«Kulturschaffende», hat der Pfarrer und Schriftsteller Kurt Marti 1994 geschrieben, sei im heute gängigen, «insgeheim elitären Sinn» ein Misswort und gehöre in den Müll des Unbrauchbaren. Denn Kultur sei «nicht das Aussergewöhnliche, sondern das Alltägliche, nicht das absolut Gute, sondern das ambivalent Menschliche, nicht die Ausnahme von der Regel, sondern die Summe aller Regeln und Tätigkeiten.» Marti fragt: «Ist unsere Kultur überhaupt denkbar z.B. ohne Briefträger, ohne Kioskfrauen, ohne SBB (…) ohne Kanalisationsarbeiter, ohne (meist ausländische) Maurer. Ohne (meist ebenfalls ausländisches) Spitalpersonal, ohne Polizisten und – erst recht! – ohne Gärtner, ohne Bauern (Agrikultur war die erste Kultur, die schlechthinnige Kultur sogar)?»
Nun soll neu in der Stadt Bern die Kultur- und Kreativwirtschaft gefördert werden. Der Begriff «Kreativwirtschaft» ist etwa so alt wie Martis Text. Man versteht darunter Personen und Betriebe, die sich mit der Schaffung, Verteilung und medialen Verbreitung kultureller bzw. kreativer Güter und Dienstleistungen befassen. Der Verband Kreativwirtschaft Schweiz zählt 483 000 Kreativschaffende und 71 000 Betriebe (Musik, Buch, visuelle Kunst, Film, Rundfunk, darstellende Künste, Kunsthandwerk und Design, Architektur, Werbung, Games, Presse, Phono), die 22 Milliarden Wertschöpfung erarbeiten, rund 4 Prozent des Bruttoinlandprodukts.
Zu den darstellenden Künsten gehören, um ein Beispiel zu nennen, das Opernhaus Zürich mit mehr als 80 Millionen Jahressubvention so gut wie ein gänzlich unsubventioniertes Tanzensemble am freien Markt. Und unter «Presse» figuriert die TX Group, die eben «Bund» und «Berner Zeitung» zusammenlegt, ebenso wie ein lokales Onlinemagazin. Auffällig: Zur Kreativwirtschaft gehören sich selbst finanzierende Tätigkeiten wie Architektur oder Werbung und auf staatliche Unterstützung angewiesene Bereiche wie Musik (in allen Stilrichtungen und Kommerzschattierungen) oder Tanz.

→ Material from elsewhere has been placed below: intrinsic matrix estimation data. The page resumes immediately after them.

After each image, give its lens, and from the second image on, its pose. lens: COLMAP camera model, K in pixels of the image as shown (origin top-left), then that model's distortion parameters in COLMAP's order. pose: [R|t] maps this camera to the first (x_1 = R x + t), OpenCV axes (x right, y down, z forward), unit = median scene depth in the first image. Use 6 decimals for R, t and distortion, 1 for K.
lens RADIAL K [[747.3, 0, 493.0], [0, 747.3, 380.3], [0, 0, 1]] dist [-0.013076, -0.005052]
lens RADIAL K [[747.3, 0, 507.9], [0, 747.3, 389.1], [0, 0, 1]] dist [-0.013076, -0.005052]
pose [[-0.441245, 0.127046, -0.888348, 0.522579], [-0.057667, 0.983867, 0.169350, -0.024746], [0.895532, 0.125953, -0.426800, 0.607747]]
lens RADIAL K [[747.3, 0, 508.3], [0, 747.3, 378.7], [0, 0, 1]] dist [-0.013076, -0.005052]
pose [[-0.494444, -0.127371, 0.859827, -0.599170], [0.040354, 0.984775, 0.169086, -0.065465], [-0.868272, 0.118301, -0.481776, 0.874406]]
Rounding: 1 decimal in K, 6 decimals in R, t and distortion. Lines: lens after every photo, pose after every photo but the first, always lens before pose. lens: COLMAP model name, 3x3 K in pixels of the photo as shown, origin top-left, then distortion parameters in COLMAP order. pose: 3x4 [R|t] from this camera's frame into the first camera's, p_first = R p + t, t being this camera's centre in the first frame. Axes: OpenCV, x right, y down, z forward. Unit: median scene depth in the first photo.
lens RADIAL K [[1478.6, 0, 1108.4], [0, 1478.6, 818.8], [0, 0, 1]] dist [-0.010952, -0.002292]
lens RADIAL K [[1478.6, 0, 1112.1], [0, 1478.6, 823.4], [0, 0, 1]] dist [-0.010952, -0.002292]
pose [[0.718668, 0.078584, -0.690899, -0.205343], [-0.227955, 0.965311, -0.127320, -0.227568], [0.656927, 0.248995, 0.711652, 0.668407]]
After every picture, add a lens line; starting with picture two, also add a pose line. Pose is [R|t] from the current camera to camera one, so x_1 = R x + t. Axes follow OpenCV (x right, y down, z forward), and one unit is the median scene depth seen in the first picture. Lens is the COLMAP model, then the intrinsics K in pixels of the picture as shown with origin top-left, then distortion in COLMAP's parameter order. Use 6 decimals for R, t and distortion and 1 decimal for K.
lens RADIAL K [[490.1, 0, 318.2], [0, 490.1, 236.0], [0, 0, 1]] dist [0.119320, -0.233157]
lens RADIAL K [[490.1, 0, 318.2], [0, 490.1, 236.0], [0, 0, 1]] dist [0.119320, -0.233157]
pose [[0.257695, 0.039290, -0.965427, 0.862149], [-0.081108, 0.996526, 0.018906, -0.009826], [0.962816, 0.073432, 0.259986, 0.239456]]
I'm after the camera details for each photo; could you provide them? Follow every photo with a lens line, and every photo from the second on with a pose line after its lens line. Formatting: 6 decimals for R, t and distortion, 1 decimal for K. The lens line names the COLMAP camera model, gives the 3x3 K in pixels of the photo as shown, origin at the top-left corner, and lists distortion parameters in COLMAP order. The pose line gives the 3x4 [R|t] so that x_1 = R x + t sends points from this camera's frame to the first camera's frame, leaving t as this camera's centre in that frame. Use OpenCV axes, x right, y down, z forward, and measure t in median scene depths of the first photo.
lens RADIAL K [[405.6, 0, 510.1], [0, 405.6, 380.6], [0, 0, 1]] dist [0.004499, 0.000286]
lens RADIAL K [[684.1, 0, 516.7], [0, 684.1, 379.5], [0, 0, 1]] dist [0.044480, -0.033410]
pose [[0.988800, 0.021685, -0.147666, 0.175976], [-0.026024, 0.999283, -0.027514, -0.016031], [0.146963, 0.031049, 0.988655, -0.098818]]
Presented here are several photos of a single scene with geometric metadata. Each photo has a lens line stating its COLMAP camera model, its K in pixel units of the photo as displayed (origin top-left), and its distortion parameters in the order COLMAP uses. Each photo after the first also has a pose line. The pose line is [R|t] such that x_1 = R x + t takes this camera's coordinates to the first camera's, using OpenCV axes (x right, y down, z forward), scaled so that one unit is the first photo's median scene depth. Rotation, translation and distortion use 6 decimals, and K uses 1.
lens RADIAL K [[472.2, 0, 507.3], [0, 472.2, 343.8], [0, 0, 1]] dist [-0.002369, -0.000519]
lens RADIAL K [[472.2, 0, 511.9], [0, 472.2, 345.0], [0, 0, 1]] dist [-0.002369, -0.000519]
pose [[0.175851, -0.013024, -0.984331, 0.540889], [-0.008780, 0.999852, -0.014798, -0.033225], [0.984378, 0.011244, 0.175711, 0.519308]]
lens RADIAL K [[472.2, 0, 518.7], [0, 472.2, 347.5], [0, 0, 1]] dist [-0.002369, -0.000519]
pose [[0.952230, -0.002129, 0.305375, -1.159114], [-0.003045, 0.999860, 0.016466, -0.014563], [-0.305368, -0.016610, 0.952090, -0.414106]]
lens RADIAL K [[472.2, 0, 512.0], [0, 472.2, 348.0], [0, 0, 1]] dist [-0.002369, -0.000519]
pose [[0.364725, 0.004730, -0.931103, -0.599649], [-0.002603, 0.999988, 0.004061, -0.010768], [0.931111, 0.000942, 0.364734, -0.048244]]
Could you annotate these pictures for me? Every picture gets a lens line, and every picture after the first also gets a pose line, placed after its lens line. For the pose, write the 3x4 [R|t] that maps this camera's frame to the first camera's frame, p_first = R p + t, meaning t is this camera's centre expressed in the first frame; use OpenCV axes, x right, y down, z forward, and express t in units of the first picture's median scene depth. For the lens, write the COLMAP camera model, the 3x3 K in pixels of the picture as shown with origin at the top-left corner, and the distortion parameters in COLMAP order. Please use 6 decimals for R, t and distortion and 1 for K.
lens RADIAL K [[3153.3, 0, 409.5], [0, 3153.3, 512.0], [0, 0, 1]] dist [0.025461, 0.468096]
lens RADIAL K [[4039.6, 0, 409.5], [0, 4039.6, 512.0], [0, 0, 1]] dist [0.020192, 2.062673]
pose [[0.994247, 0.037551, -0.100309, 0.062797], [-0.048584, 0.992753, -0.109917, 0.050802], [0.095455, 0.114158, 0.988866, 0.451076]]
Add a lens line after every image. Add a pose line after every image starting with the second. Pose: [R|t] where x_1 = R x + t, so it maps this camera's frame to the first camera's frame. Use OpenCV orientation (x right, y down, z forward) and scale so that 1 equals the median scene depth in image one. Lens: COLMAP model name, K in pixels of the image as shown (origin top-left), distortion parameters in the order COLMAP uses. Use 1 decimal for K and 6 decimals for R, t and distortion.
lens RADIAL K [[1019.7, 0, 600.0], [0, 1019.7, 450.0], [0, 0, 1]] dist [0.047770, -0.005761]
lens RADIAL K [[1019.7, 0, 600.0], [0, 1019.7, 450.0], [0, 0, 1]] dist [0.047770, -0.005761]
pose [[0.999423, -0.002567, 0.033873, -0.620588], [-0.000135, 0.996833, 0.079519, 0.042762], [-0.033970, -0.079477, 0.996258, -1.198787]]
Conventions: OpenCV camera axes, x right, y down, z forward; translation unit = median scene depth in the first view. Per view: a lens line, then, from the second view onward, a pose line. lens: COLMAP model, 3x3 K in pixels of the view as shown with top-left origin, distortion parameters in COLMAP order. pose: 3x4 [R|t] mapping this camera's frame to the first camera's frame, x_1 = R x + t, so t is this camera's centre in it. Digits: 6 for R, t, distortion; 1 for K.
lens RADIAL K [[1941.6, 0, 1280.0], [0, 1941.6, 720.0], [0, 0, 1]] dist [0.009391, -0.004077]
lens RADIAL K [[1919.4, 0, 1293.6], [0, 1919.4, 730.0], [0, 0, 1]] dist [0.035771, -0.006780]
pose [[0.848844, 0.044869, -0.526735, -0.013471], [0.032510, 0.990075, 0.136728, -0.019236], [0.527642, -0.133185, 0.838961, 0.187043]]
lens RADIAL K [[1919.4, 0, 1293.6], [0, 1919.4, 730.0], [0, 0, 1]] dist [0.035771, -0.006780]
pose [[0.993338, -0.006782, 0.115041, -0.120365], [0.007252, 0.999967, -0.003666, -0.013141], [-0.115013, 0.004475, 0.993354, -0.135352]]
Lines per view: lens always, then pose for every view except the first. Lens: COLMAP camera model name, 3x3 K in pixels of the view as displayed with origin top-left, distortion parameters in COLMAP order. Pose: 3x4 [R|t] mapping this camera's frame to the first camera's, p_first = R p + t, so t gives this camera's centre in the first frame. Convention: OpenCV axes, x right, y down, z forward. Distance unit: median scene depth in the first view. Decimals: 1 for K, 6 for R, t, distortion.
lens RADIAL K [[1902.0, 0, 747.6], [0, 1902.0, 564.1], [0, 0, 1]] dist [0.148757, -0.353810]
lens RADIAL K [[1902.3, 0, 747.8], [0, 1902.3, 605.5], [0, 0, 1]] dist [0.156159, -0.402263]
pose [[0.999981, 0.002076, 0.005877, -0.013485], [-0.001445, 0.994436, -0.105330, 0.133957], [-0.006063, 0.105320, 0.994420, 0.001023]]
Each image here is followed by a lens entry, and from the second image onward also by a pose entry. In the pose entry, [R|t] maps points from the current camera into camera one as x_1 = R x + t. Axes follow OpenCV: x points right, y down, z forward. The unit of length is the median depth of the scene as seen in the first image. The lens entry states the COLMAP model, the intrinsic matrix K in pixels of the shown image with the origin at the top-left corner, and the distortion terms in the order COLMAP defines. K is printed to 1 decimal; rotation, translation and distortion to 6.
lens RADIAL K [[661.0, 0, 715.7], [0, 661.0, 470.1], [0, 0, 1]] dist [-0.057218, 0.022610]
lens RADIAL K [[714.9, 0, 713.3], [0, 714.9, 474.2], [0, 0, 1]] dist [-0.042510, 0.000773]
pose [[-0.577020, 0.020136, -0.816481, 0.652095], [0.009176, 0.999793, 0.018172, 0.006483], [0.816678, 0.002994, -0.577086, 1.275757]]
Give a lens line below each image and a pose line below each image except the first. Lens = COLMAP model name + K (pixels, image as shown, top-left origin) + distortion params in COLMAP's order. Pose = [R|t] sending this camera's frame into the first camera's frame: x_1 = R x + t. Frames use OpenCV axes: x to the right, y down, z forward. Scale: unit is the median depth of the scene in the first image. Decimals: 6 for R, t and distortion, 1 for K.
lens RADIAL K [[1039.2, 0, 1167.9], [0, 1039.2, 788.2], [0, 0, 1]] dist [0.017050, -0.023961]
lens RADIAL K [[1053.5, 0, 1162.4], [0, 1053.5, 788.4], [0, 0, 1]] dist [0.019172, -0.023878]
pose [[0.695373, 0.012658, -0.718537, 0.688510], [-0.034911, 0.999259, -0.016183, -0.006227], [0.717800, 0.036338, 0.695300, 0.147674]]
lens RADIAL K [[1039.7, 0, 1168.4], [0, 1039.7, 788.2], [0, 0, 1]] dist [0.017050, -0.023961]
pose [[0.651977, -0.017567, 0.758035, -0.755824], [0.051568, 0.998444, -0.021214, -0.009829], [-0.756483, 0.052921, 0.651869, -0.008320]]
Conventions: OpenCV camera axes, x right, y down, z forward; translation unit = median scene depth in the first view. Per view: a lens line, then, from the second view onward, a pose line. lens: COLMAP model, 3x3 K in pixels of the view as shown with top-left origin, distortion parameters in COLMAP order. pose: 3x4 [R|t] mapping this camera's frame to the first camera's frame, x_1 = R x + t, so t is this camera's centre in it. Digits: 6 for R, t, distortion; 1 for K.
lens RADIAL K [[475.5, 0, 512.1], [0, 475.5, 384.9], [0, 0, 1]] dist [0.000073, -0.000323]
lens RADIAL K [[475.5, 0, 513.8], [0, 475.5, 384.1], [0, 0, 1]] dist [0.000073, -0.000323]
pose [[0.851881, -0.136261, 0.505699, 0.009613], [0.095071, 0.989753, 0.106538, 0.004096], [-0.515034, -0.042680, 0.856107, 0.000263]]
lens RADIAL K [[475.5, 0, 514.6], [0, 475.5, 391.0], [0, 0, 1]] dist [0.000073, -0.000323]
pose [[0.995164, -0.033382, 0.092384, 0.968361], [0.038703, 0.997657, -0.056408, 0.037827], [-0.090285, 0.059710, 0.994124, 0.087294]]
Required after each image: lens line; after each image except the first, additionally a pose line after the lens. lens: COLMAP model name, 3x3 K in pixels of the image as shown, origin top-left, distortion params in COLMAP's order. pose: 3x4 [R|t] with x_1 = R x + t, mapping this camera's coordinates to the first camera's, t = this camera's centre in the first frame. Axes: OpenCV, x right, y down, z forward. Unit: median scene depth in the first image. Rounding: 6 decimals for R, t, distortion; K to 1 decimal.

Was also ist in dieser kreativen und wirtschaftlichen Vielfalt die Kulturwirtschaft? Die vom Staat unabhängige Wirtschaft? Die vom Staat subventionierte Wirtschaft? Und woran misst sich Kreativität, die diese Wirtschaft prägt – an besonders neuen, nachhaltigen, nützlichen Leistungen und Produkten? Oder ist das, was sie schafft, einfach nicht oder noch nicht marktfähig und bedarf deshalb der Unterstützung?
Unterstützung verdient für mich jede wirtschaftliche Tätigkeit, die gesellschaftlich unabdingbare und nützliche Leistungen erbringt und Produkte erzeugt. Das gilt für eine Theateraufführung wie für die Erfindung des Dampfkochtopfs. Für den Schreiner, der ein Büchergestell liebevoll exakt einpasst, wie für die Designerin eines Stuhls. Für die Metallbauer eines Wanderstegs wie für die Bühnenbildnerin am Theater. Wir sind als Gesellschaft – in Martis Sinn «als Kultur» – auf alle sinnvollen Leistungen aller angewiesen. Da fragt man sich: Weshalb gibt es keine Unterstützung und Auszeichnung für Kassiererinnen und Strassenarbeiter, selbstverständlich jedoch für Bucherstlinge? Hier müssen wir einmal gründlich über die Bücher. Um sicher zu sein, dass der Förderung des kreativen Schaffens kein «insgeheim elitärer Sinn» (Marti) anhaftet.